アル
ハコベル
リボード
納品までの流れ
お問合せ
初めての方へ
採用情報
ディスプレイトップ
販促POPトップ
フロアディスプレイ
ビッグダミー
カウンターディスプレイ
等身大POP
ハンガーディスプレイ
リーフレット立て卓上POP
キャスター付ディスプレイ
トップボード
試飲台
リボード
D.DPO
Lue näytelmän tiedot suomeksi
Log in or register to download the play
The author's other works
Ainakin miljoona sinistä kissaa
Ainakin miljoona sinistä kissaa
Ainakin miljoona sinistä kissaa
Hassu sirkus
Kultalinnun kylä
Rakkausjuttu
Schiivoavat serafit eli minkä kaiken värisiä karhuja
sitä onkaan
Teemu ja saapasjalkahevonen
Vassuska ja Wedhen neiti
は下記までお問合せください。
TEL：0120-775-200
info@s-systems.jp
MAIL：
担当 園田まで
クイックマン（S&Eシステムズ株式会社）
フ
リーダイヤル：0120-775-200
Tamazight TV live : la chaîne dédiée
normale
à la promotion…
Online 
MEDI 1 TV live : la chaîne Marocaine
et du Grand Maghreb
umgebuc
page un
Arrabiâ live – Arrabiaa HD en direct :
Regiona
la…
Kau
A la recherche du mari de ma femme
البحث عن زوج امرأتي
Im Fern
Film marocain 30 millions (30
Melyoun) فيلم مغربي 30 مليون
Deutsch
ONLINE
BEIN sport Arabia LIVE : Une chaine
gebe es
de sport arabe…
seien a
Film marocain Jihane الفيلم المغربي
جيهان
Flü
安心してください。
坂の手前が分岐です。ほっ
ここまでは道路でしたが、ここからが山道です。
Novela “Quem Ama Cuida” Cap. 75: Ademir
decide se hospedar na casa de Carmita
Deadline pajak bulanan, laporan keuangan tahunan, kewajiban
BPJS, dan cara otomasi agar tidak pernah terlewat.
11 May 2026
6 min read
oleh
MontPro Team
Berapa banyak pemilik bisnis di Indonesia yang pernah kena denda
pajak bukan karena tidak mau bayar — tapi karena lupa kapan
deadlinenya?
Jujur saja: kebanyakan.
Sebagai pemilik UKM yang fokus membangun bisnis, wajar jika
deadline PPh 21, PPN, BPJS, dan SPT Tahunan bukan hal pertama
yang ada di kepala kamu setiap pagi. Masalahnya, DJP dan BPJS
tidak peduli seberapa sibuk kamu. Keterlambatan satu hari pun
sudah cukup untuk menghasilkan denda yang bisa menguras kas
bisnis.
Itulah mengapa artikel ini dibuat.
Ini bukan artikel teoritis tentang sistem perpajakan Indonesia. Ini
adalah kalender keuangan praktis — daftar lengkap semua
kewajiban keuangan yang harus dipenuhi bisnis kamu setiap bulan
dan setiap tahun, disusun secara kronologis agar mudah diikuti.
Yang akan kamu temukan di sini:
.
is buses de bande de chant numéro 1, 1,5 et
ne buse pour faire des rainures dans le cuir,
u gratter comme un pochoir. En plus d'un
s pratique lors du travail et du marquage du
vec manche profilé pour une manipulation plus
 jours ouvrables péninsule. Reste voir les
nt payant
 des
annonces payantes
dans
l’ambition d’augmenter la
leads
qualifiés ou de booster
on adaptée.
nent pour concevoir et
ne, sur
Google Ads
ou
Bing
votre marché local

=======

TASK TO CARRY OUT :: The material must be duplicated in full, with each line kept exact.

SOLUTION TO THIS EXERCISE ::
アル
ハコベル
リボード
納品までの流れ
お問合せ
初めての方へ
採用情報
ディスプレイトップ
販促POPトップ
フロアディスプレイ
ビッグダミー
カウンターディスプレイ
等身大POP
ハンガーディスプレイ
リーフレット立て卓上POP
キャスター付ディスプレイ
トップボード
試飲台
リボード
D.DPO
Lue näytelmän tiedot suomeksi
Log in or register to download the play
The author's other works
Ainakin miljoona sinistä kissaa
Ainakin miljoona sinistä kissaa
Ainakin miljoona sinistä kissaa
Hassu sirkus
Kultalinnun kylä
Rakkausjuttu
Schiivoavat serafit eli minkä kaiken värisiä karhuja
sitä onkaan
Teemu ja saapasjalkahevonen
Vassuska ja Wedhen neiti
は下記までお問合せください。
TEL：0120-775-200
info@s-systems.jp
MAIL：
担当 園田まで
クイックマン（S&Eシステムズ株式会社）
フ
リーダイヤル：0120-775-200
Tamazight TV live : la chaîne dédiée
normale
à la promotion…
Online 
MEDI 1 TV live : la chaîne Marocaine
et du Grand Maghreb
umgebuc
page un
Arrabiâ live – Arrabiaa HD en direct :
Regiona
la…
Kau
A la recherche du mari de ma femme
البحث عن زوج امرأتي
Im Fern
Film marocain 30 millions (30
Melyoun) فيلم مغربي 30 مليون
Deutsch
ONLINE
BEIN sport Arabia LIVE : Une chaine
gebe es
de sport arabe…
seien a
Film marocain Jihane الفيلم المغربي
جيهان
Flü
安心してください。
坂の手前が分岐です。ほっ
ここまでは道路でしたが、ここからが山道です。
Novela “Quem Ama Cuida” Cap. 75: Ademir
decide se hospedar na casa de Carmita
Deadline pajak bulanan, laporan keuangan tahunan, kewajiban
BPJS, dan cara otomasi agar tidak pernah terlewat.
11 May 2026
6 min read
oleh
MontPro Team
Berapa banyak pemilik bisnis di Indonesia yang pernah kena denda
pajak bukan karena tidak mau bayar — tapi karena lupa kapan
deadlinenya?
Jujur saja: kebanyakan.
Sebagai pemilik UKM yang fokus membangun bisnis, wajar jika
deadline PPh 21, PPN, BPJS, dan SPT Tahunan bukan hal pertama
yang ada di kepala kamu setiap pagi. Masalahnya, DJP dan BPJS
tidak peduli seberapa sibuk kamu. Keterlambatan satu hari pun
sudah cukup untuk menghasilkan denda yang bisa menguras kas
bisnis.
Itulah mengapa artikel ini dibuat.
Ini bukan artikel teoritis tentang sistem perpajakan Indonesia. Ini
adalah kalender keuangan praktis — daftar lengkap semua
kewajiban keuangan yang harus dipenuhi bisnis kamu setiap bulan
dan setiap tahun, disusun secara kronologis agar mudah diikuti.
Yang akan kamu temukan di sini:
.
is buses de bande de chant numéro 1, 1,5 et
ne buse pour faire des rainures dans le cuir,
u gratter comme un pochoir. En plus d'un
s pratique lors du travail et du marquage du
vec manche profilé pour une manipulation plus
 jours ouvrables péninsule. Reste voir les
nt payant
 des
annonces payantes
dans
l’ambition d’augmenter la
leads
qualifiés ou de booster
on adaptée.
nent pour concevoir et
ne, sur
Google Ads
ou
Bing
votre marché local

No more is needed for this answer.